TROCHTELFINGEN. Das ist ein Glücksfall für Trochtelfingen: Eigentlich würde die Stadt nicht die Förderkriterien für das Projekt IHK-Innenstadtberater erfüllen. Das Landeswirtschaftsministerium unterstützt damit nämlich Städte und Gemeinden mit 10.000 bis 50.000 Einwohnern. Davon ist Trochtelfingen mit noch unter 7.000 Einwohnern weit entfernt, aber die Stadt hat viel Potenzial und eine besondere Versorgungsfunktion auf der Alb, weswegen das Verfahren, um Verbesserungen auszuloten, auch im Städtle ablaufen konnte und das Ministerium eine Ausnahmegenehmigung erteilte. Vincent Schoch, Leiter Handel und Einpersonen- und Kleinunternehmen bei der IHK Reutlingen hat dem Gemeinderat nun die Ergebnisse aus Innenstadtchecks, Umfragen und Untersuchungen vorgestellt, die in Themenfelder und Maßnahmen münden, die das Ziel haben, eine lebendige Innenstadt und einen attraktiven Einzelhandel zu entwickeln.

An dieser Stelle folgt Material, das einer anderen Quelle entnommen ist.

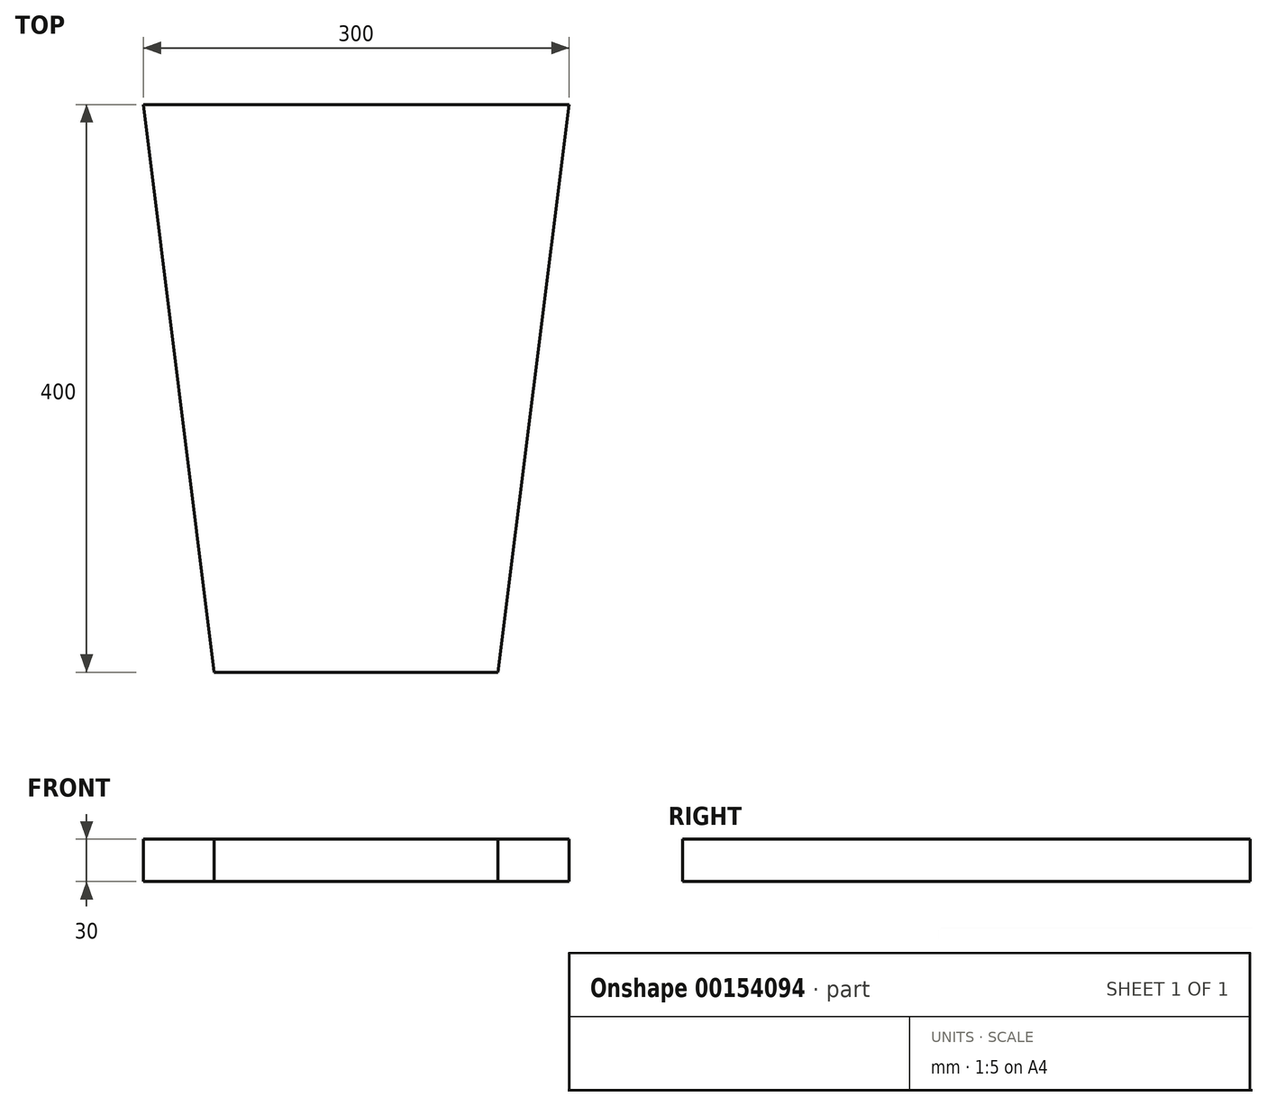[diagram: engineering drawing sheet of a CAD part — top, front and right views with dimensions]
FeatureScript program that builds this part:
annotation { "Feature Type Name" : "Feature", "Feature Type Description" : "" }
export const myFeature = defineFeature(function(context is Context, id is Id, definition is map)
    precondition{}
    {
        {
            var Q0;
            Q0=qCreatedBy(makeId("Top.planeOp"),FACE);
            var sketch = newSketch(context, id + "F0", { "sketchPlane" : qUnion([Q0])});
            skLineSegment(sketch, "E0", {"start": v(0, 200) * mm, "end": v(-150, 200) * mm});
            skLineSegment(sketch, "E1", {"start": v(-150, 200) * mm, "end": v(-100, -200) * mm});
            skLineSegment(sketch, "E2", {"start": v(-100, -200) * mm, "end": v(0, -200) * mm});
            skLineSegment(sketch, "E3.MirrorCS", {"start": v(0, 200) * mm, "end": v(150, 200) * mm});
            skLineSegment(sketch, "E4.MirrorCS", {"start": v(150, 200) * mm, "end": v(100, -200) * mm});
            skLineSegment(sketch, "E5.MirrorCS", {"start": v(100, -200) * mm, "end": v(0, -200) * mm});
            skSolve(sketch);
        }
        {
            var Q0;
            Q0=makeQuery(id+"F0.imprint","IMPRINT",FACE,{"disambiguationData":[TD([[makeQuery(id+"F0.imprint","IMPRINT",EDGE,{"derivedFrom":sQuery(id+"F0.wireOp",EDGE,"E0")}),1.0]])]});
            extrude(context, id + "F1", {"entities" : qUnion([Q0]), "depth" : 30 * mm});
        }
    });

Die Stadt hatte sich auf Initiative des Werbekreises um die Teilnahme am Innenstadtberater-Projekt beworben, das von Juni bis November stattfand. Für das Projekt wurde eine Aktionsgruppe gebildet, die aus verschiedenen Interessengruppen und Akteuren zusammengesetzt war. Beteiligt waren unter anderem Vertreter des Gemeinderats, des Einzelhandels, der Vereine, der Bücherei, der Wohngruppe Mariaberg und junger Menschen. Durchschnittlich 15 Personen trafen sich regelmäßig, die zunächst einmal bei einem Stadtspaziergang die Trochtelfinger City unter die Lupe nahm, vornehmlich die Marktstraße. Danach fanden Workshops statt, es gab auch eine Passanten- und eine Online-Umfrage sowie eine Befragung der Einzelhandelsunternehmen und einen Digitalisierungs-Check. Danach wurden gemeinsam die Stärken und Schwächen ausgelotet.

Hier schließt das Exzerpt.